Pod template #

The operator CRD is designed to have a minimal set of direct, short-hand CRD settings to express the most basic attributes of a deployment. For all other settings the CRD provides the flinkConfiguration and podTemplate fields.

Pod templates permit customization of the Flink job and task manager pods, for example to specify volume mounts, ephemeral storage, sidecar containers etc.

Pod templates can be layered, as shown in the example below. A common pod template may hold the settings that apply to both job and task manager, like volumeMounts. Another template under job or task manager can define additional settings that supplement or override those in the common template, such as a task manager sidecar.

The operator is going to merge the common and specific templates for job and task manager respectively.

Here the full example:

apiVersion: flink.apache.org/v1beta1
kind: FlinkDeployment
metadata:
  namespace: default
  name: pod-template-example
spec:
  image: flink:1.17
  flinkVersion: v1_17
  flinkConfiguration:
    taskmanager.numberOfTaskSlots: "2"
  serviceAccount: flink
  podTemplate:
    spec:
      containers:
        # Do not change the main container name
        - name: flink-main-container
          volumeMounts:
            - mountPath: /opt/flink/log
              name: flink-logs
        # Sample sidecar container
        - name: fluentbit
          image: fluent/fluent-bit:1.8.12-debug
          command: [ 'sh','-c','/fluent-bit/bin/fluent-bit -i tail -p path=/flink-logs/*.log -p multiline.parser=java -o stdout' ]
          volumeMounts:
            - mountPath: /flink-logs
              name: flink-logs
      volumes:
        - name: flink-logs
          emptyDir: { }
  jobManager:
    resource:
      memory: "2048m"
      cpu: 1
  taskManager:
    resource:
      memory: "2048m"
      cpu: 1
    podTemplate:
      spec:
        initContainers:
          # Sample sidecar container
          - name: busybox
            image: busybox:1.35.0
            command: [ 'sh','-c','echo hello from task manager' ]
  job:
    jarURI: local:///opt/flink/examples/streaming/StateMachineExample.jar
    parallelism: 2

When using the operator with Flink native Kubernetes integration, please refer to pod template field precedence.

Array Merging Behaviour #

When layering pod templates (defining both a top level and jobmanager specific podtemplate for example) the corresponding yamls are merged together.

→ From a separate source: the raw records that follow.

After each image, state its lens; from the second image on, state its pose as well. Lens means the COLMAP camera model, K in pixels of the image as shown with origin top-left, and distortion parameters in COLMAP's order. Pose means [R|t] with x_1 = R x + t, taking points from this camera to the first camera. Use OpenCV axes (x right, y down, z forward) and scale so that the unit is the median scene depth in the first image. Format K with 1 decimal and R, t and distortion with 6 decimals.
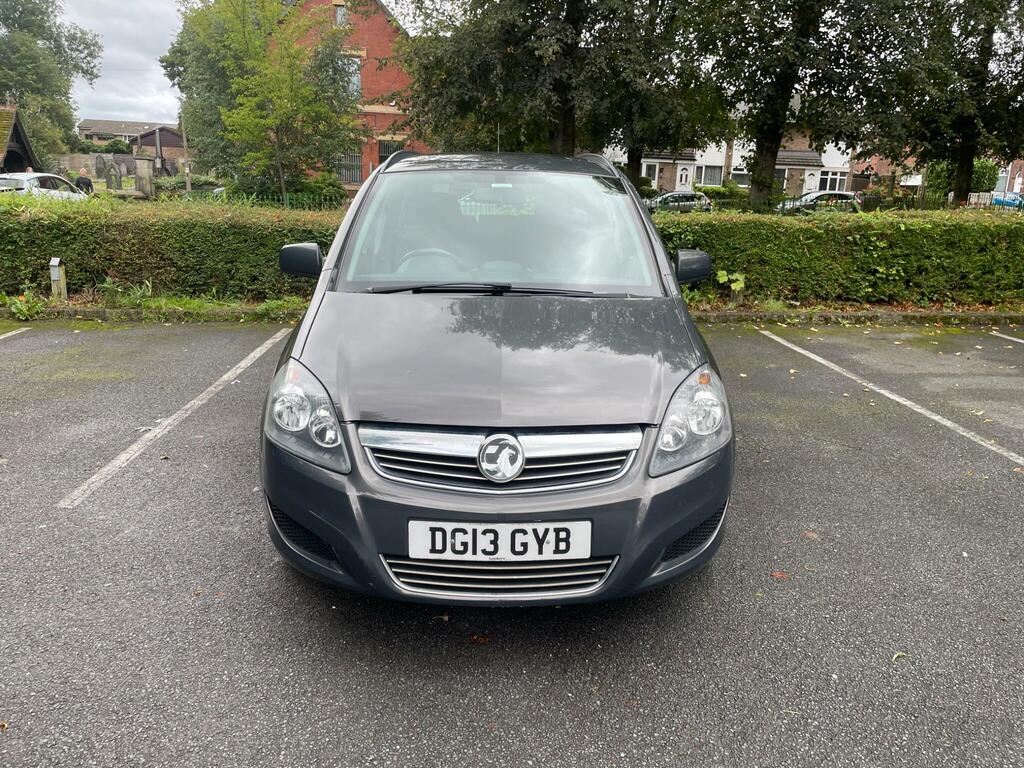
lens RADIAL K [[765.1, 0, 507.4], [0, 765.1, 374.3], [0, 0, 1]] dist [0.076347, -0.092537]
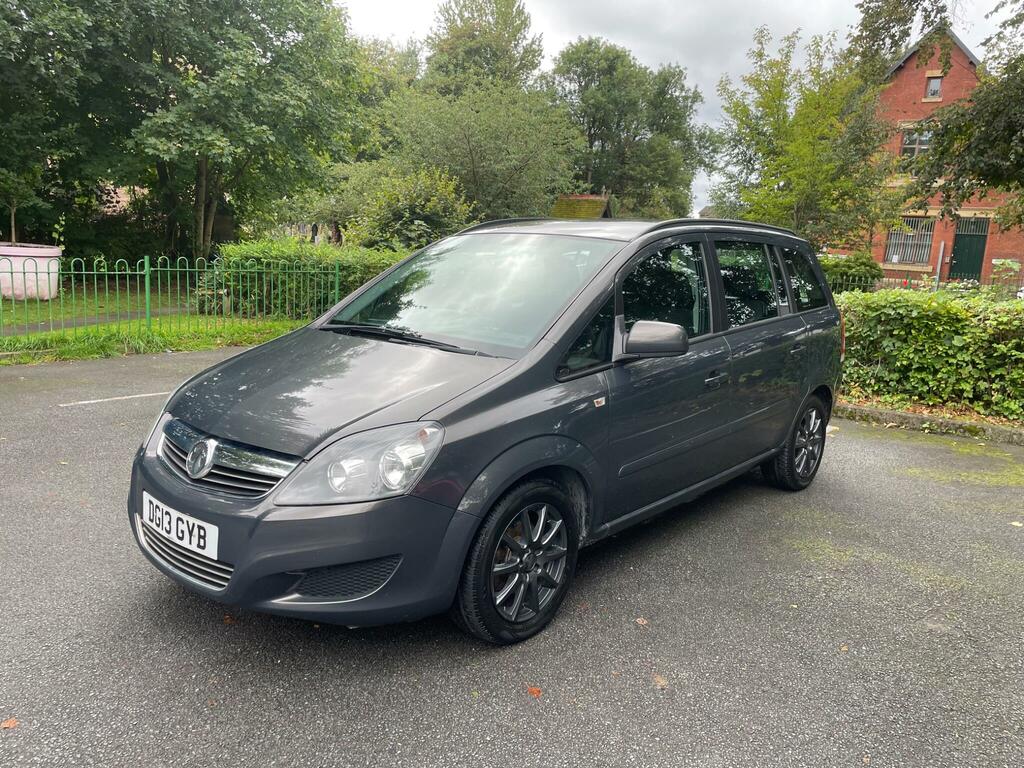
lens RADIAL K [[765.1, 0, 507.4], [0, 765.1, 374.3], [0, 0, 1]] dist [0.076347, -0.092537]
pose [[0.740719, 0.118827, -0.661223, 1.140943], [-0.183956, 0.982491, -0.029512, -0.072914], [0.646139, 0.143496, 0.749609, 0.390822]]
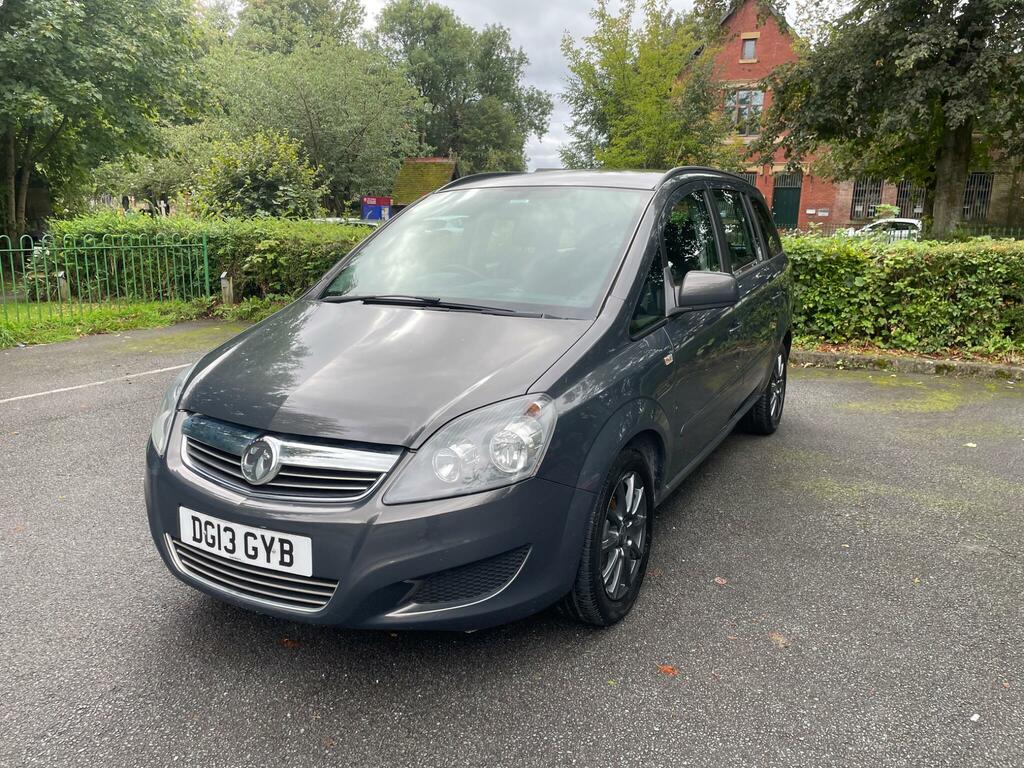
lens RADIAL K [[765.1, 0, 507.4], [0, 765.1, 374.3], [0, 0, 1]] dist [0.076347, -0.092537]
pose [[0.868694, 0.082576, -0.488417, 0.767553], [-0.104329, 0.994390, -0.017438, -0.019609], [0.484237, 0.066105, 0.872436, 0.268761]]
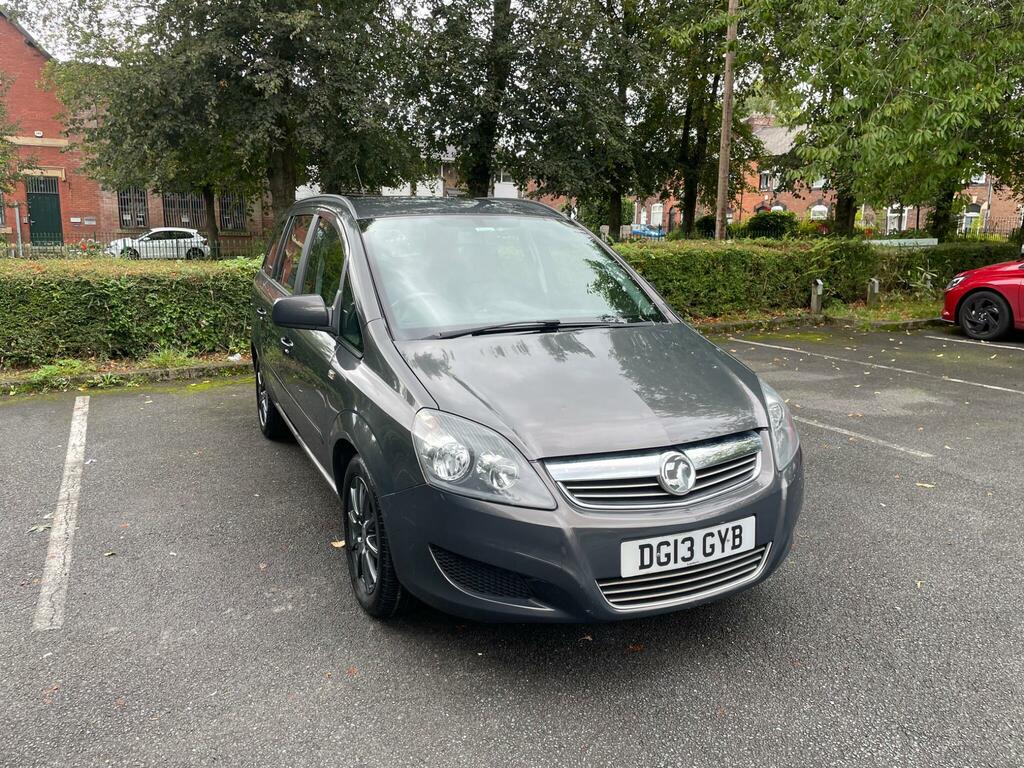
lens RADIAL K [[762.8, 0, 512.0], [0, 762.8, 384.0], [0, 0, 1]] dist [0.104493, -0.148586]
pose [[0.914956, -0.100828, 0.390754, -0.656433], [0.113770, 0.993456, -0.010049, -0.035566], [-0.387183, 0.053651, 0.920440, 0.062193]]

The default behaviour of the pod template mechanism is to merge array arrays by merging the objects in the respective array positions. This requires that containers in the podTemplates are defined in the same order otherwise the results may be undefined.

Default behaviour (merge by position):

arr1: [{name: a, p1: v1}, {name: b, p1: v1}]
arr1: [{name: a, p2: v2}, {name: c, p2: v2}]

merged: [{name: a, p1: v1, p2: v2}, {name: c, p1: v1, p2: v2}]

The operator supports an alternative array merging mechanism that can be enabled by the kubernetes.operator.pod-template.merge-arrays-by-name flag. When true, instead of the default positional merging, object array elements that have a name property defined will be merged by their name and the resulting array will be a union of the two input arrays.

Merge by name:

arr1: [{name: a, p1: v1}, {name: b, p1: v1}]
arr1: [{name: a, p2: v2}, {name: c, p2: v2}]

merged: [{name: a, p1: v1, p2: v2}, {name: b, p1: v1}, {name: c, p2: v2}]

Merging by name can we be very convenient when merging container specs or when the base and override templates are not defined together.